◆ EXERCISE ◆
Please answer these questions using the fishing article below.
(a) What town is captain Ray Markham from?
(b) What has become the go-to standard bait for dozens of guides?
(c) Which two fish does the shoreline string of explosions reveal?

◆ READING TEXT ◆

There aren’t many charter boat skippers around Tampa Bay these days who specialize in tossing artificial lures.
The ease of catching fish with live sardines, particularly for anglers without a lot of experience, has made live bait the go-to standard for dozens of guides. And there’s no question the silvery baitfish are deadly on every inshore gamefish.
But captain Ray Markham of Terra Ceia has taken another route.
“I just don’t like fishing live bait,” Markham said. “I like the idea of fooling the fish with a lure, and I like the process of casting, working the lure just right, setting the hook at the right moment. The whole thing is just more interesting.”
Of course, it’s a lot more challenging, too.
Unlike guides who use live sardines as both bait and magic chum, Markham does not get that nice string of explosions along the shoreline to tip him off as to where the snook and redfish are hanging out.

◆ GIVEN ENTRIES ◆
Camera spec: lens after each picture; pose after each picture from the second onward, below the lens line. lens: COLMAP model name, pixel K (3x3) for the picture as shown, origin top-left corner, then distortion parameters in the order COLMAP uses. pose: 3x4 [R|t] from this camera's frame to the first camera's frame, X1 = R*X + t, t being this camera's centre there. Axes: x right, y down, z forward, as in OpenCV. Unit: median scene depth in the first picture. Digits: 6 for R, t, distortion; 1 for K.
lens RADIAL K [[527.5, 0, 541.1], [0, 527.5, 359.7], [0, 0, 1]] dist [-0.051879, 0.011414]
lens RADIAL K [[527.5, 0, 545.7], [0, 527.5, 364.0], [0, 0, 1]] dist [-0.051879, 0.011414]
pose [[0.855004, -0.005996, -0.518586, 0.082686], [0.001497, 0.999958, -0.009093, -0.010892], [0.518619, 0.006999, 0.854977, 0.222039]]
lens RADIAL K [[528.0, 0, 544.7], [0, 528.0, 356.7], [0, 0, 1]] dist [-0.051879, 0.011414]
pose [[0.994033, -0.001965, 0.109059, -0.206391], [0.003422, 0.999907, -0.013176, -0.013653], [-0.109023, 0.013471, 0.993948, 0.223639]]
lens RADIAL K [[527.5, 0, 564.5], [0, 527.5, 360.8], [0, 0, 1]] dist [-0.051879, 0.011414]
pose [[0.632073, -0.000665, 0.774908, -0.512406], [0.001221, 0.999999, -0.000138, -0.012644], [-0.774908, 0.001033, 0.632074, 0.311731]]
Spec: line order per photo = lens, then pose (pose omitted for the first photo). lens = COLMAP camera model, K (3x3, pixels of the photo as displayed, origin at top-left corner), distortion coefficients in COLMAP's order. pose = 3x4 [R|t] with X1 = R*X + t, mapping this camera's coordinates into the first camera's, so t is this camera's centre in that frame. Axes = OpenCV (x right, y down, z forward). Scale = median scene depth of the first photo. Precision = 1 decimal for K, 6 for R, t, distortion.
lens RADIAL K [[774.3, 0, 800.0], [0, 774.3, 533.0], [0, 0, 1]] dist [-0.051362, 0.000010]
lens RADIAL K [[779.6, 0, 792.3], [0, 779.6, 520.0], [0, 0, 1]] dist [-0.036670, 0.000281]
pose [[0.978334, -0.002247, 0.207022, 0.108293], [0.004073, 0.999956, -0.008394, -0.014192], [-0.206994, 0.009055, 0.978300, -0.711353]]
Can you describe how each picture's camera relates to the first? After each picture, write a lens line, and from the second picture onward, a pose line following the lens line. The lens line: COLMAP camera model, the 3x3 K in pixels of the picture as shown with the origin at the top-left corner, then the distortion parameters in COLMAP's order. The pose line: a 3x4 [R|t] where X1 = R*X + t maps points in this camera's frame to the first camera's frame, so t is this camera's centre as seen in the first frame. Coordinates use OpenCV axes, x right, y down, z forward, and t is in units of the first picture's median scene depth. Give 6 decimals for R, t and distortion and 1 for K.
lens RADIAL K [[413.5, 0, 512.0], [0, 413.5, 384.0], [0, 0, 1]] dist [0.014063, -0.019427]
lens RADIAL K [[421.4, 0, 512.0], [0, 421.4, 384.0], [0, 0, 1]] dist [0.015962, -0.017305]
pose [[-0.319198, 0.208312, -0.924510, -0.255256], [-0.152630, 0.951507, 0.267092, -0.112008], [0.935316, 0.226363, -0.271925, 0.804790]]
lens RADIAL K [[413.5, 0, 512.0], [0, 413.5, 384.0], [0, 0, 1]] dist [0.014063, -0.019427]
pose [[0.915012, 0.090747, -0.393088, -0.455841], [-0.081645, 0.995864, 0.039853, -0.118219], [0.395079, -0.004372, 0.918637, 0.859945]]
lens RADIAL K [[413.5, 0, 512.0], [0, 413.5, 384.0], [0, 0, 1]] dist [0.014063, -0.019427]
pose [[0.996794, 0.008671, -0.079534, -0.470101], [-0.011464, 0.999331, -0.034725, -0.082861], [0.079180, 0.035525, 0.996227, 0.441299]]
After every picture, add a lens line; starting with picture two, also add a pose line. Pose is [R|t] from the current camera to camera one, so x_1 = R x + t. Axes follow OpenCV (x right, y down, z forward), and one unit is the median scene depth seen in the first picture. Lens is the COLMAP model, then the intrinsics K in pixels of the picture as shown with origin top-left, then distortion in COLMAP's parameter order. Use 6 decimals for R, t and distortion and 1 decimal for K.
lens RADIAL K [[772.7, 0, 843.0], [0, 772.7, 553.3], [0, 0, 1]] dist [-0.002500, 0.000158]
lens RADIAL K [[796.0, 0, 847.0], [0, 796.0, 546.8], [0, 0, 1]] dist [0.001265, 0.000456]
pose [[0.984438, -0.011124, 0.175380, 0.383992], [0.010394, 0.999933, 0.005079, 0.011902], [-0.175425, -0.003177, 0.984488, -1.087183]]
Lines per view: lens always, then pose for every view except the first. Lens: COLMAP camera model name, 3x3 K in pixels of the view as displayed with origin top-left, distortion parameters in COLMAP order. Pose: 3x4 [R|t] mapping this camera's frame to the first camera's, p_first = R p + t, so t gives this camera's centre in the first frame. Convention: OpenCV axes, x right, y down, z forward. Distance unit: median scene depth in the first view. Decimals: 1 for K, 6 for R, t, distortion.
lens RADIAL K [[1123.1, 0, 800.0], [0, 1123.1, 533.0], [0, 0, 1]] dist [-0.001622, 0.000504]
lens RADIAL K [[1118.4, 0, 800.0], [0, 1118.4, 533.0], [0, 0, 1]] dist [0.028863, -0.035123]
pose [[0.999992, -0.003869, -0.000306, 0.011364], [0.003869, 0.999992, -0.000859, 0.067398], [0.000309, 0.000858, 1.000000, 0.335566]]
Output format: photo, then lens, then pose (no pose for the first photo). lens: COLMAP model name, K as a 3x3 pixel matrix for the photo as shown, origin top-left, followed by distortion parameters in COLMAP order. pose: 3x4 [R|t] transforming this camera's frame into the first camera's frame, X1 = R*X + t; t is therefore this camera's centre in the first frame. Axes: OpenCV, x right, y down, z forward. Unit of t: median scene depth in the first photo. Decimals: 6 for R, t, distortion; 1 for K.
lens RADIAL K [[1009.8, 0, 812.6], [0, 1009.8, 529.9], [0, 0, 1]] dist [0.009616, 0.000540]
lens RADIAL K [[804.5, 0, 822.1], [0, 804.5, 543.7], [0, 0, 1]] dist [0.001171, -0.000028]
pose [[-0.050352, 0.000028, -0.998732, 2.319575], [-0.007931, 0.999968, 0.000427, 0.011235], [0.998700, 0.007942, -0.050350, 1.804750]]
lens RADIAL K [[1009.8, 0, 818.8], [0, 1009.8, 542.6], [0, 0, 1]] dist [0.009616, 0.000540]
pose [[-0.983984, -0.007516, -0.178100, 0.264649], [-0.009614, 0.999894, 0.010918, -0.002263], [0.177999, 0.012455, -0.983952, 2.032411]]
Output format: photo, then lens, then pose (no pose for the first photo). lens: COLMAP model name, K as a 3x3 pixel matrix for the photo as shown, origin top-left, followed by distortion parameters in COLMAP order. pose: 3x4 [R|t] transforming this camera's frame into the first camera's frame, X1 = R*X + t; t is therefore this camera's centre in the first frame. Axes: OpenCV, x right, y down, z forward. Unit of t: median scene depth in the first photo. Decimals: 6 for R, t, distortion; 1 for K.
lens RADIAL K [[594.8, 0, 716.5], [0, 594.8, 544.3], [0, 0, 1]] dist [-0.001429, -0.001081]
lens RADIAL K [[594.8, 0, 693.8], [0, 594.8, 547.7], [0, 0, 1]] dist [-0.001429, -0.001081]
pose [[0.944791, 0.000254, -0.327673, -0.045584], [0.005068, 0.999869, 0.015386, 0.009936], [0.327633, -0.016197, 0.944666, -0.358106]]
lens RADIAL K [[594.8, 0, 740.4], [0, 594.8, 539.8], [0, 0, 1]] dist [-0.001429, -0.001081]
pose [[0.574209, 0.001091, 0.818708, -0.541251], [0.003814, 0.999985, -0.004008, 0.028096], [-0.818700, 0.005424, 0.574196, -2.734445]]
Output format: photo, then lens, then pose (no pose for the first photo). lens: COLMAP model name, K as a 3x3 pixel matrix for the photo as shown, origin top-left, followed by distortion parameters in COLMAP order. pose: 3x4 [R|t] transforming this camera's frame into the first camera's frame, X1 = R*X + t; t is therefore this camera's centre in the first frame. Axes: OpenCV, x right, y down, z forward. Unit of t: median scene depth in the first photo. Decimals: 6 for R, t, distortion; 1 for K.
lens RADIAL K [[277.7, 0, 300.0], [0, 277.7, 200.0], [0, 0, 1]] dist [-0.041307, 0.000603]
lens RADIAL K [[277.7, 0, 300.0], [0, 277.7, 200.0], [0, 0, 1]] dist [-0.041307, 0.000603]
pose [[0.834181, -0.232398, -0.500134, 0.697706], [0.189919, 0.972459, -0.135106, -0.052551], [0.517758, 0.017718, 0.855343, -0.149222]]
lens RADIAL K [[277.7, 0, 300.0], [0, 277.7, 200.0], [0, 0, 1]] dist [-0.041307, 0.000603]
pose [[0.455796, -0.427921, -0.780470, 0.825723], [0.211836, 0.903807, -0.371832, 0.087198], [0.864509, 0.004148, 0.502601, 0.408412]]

◆ FINISHED EXERCISE ◆
(a) Terra Ceia
(b) Live sardines
(c) Snook and redfish